The last time I updated this blog, back in the halcyon days of September 2004, we were a month and a half away from a presidential election that promised to send a Massachusetts liberal to the White House, a Massachusetts liberal who inspired me to vote for the very first time in my life.

I realize this is a bit dated, but stay with me: So on November 2nd, I woke up early and walked three blocks to my polling place, and I stood in line feeling very nervous because I had never voted before and I usually find a way to screw these things up. Here in the Land of Lincoln, we still use punch-card ballots, because 1. if it was good enough for Lincoln, it's good enough for us, and 2. they make it easier for the dead to vote.

So I stood at my little booth sweating bullets, and punched my stylus through the appropriate holes for John "It's Hard to Unseat a Wartime President" Kerry for president and Barack "Our Next President" Obama for U. S. Senate, and then I flipped to the next page.

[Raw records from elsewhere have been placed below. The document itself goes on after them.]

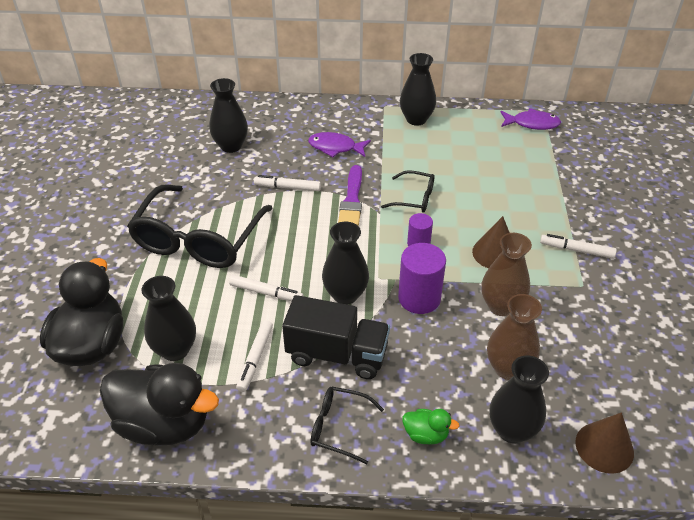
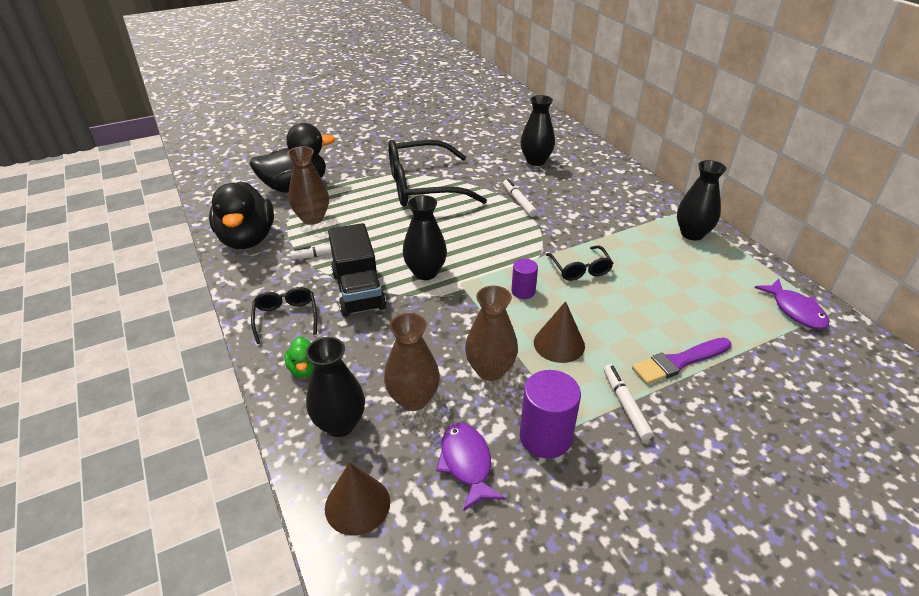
camera: 60 degrees right, 5 degrees down
(175, 350) = (312, 218): black vase -> brown vase
(266, 293) = (395, 234): white marker -> none
(335, 147) = (594, 206): purple fish -> purple fish (466, 463)
(352, 199) = (539, 237): purple brush -> purple brush (679, 362)
(419, 298) = (456, 314): purple cylinder -> purple cylinder (545, 437)

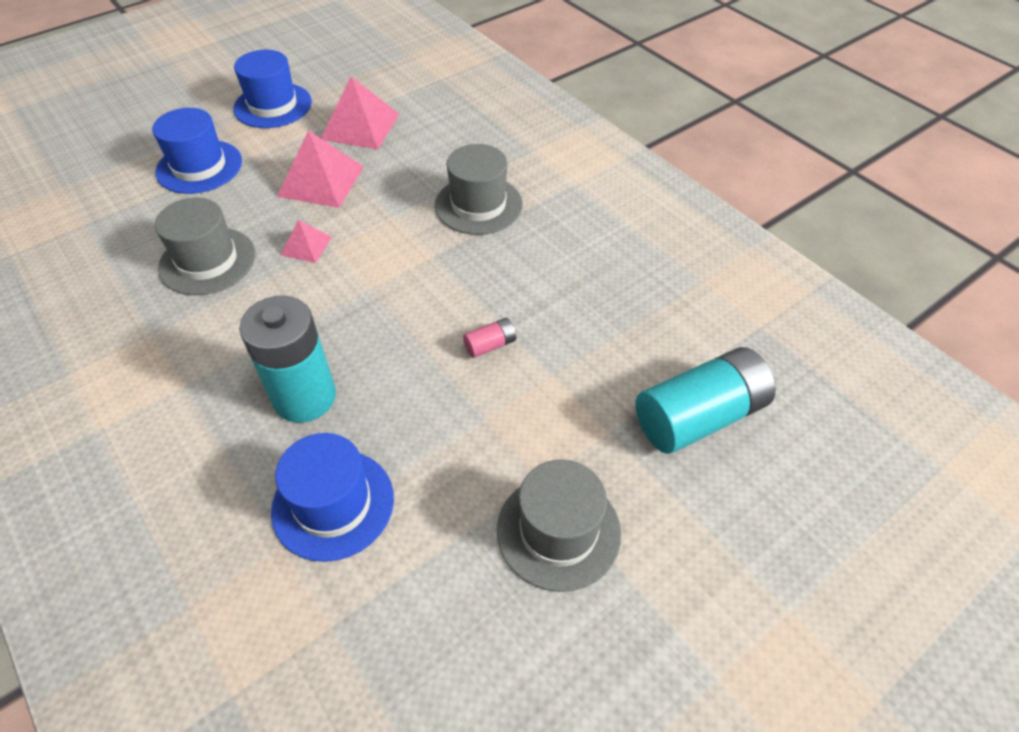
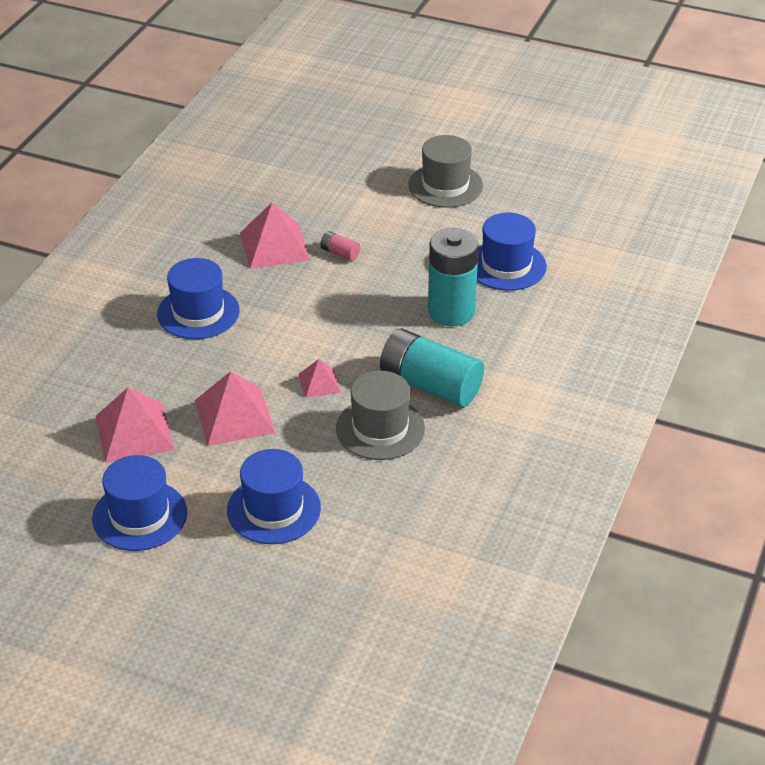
camera: 120 degrees left, 10 degrees down
(478, 205) = (198, 312): grey hat -> blue hat
(545, 295) = (274, 246): none -> pink pyramid
(699, 417) = (326, 160): turquoise battery -> turquoise battery (430, 385)

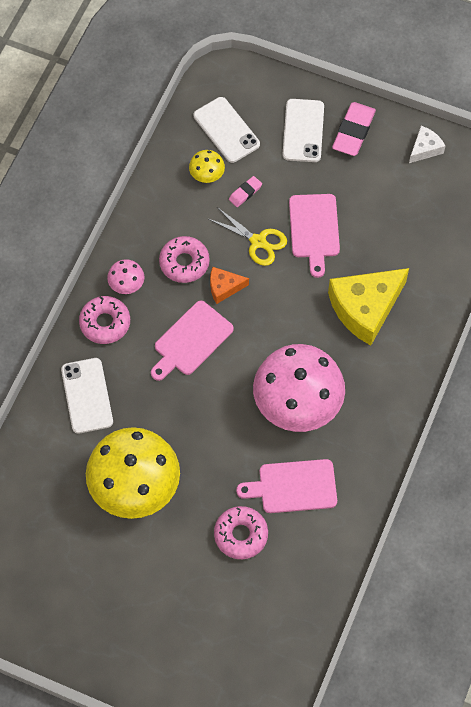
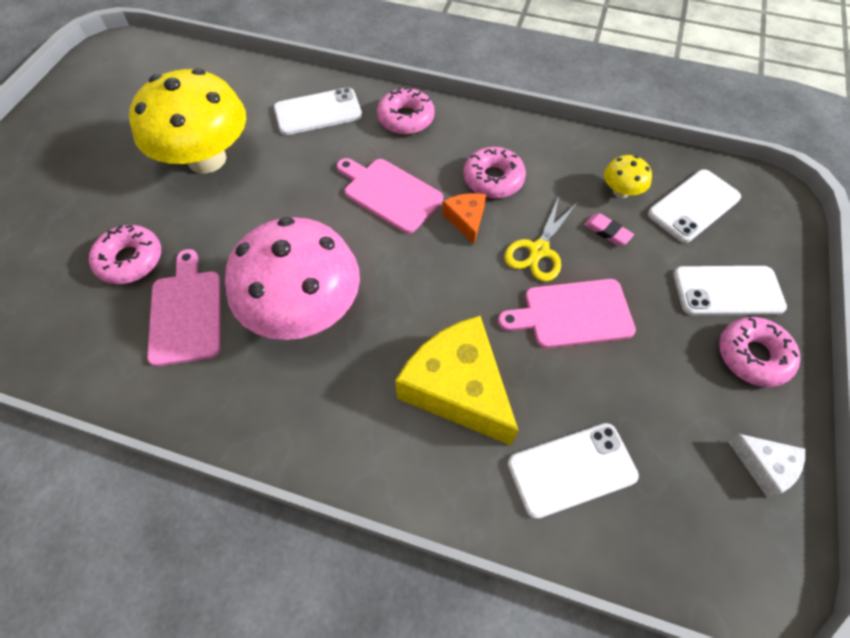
camera: 85 degrees right, 5 degrees down
(126, 284) = (456, 132): pink mushroom -> none
(353, 132) = (752, 356): pink eraser -> pink donut
(422, 251) = (572, 470): none -> white phone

But then I got very nervous, so I pulled out my punchcard to make sure I'd punched the right holes. And it turns out that, like an elderly resident of Palm Beach Count in 2000, I had punched the wrong holes completely.

Now, one thing I should say right now is that I live in the 20th precinct of the 47th ward of Chicago. To say that my precinct is reliably Democratic is to understate the matter dramatically. 80% of people in the 20th voted for John Kerry, and the remaining 20% were either kidding or voted for Bush by accident.

Which is exactly what happened to me. I'd just cast the first vote of my life for George W. Bush. And since I was very nervous and generally flustered and didn't know what to do, I sort of panicked. I held up my ballot and said, rather too loudly, "I JUST VOTED FOR GEORGE BUSH BY ACCIDENT! SOMEONE PLEASE HELP ME!"

It turns out that if you vote for the wrong guy by accident, they let you vote again, but you have to go to the "Corrections Booth," which is the voting equivalent of the dunce cap. So I stood at the Corrections Booth, and I voted for all the people I wanted to vote for, and I voted for all the measures that would increase my taxes because I love taxes and think they get a bad rap.

And then the system worked: My guy lost; my beloved taxes were voted down. The last few months, a lot of people have blamed it on vote fraud, on the big media conglomerates lying to the people, on the Republicans' hijacking of the term "moral values" to appear populist. Maybe, but I tend to think it's simpler than that: We elected, narrowly, a bad President. That's been happening off and on since the beginning of our noble experiment (Dick Nixon, Warren Harding, and James Buchanan, to name but a few).

Take it from a Cubs fan: We'll get 'em in 2008.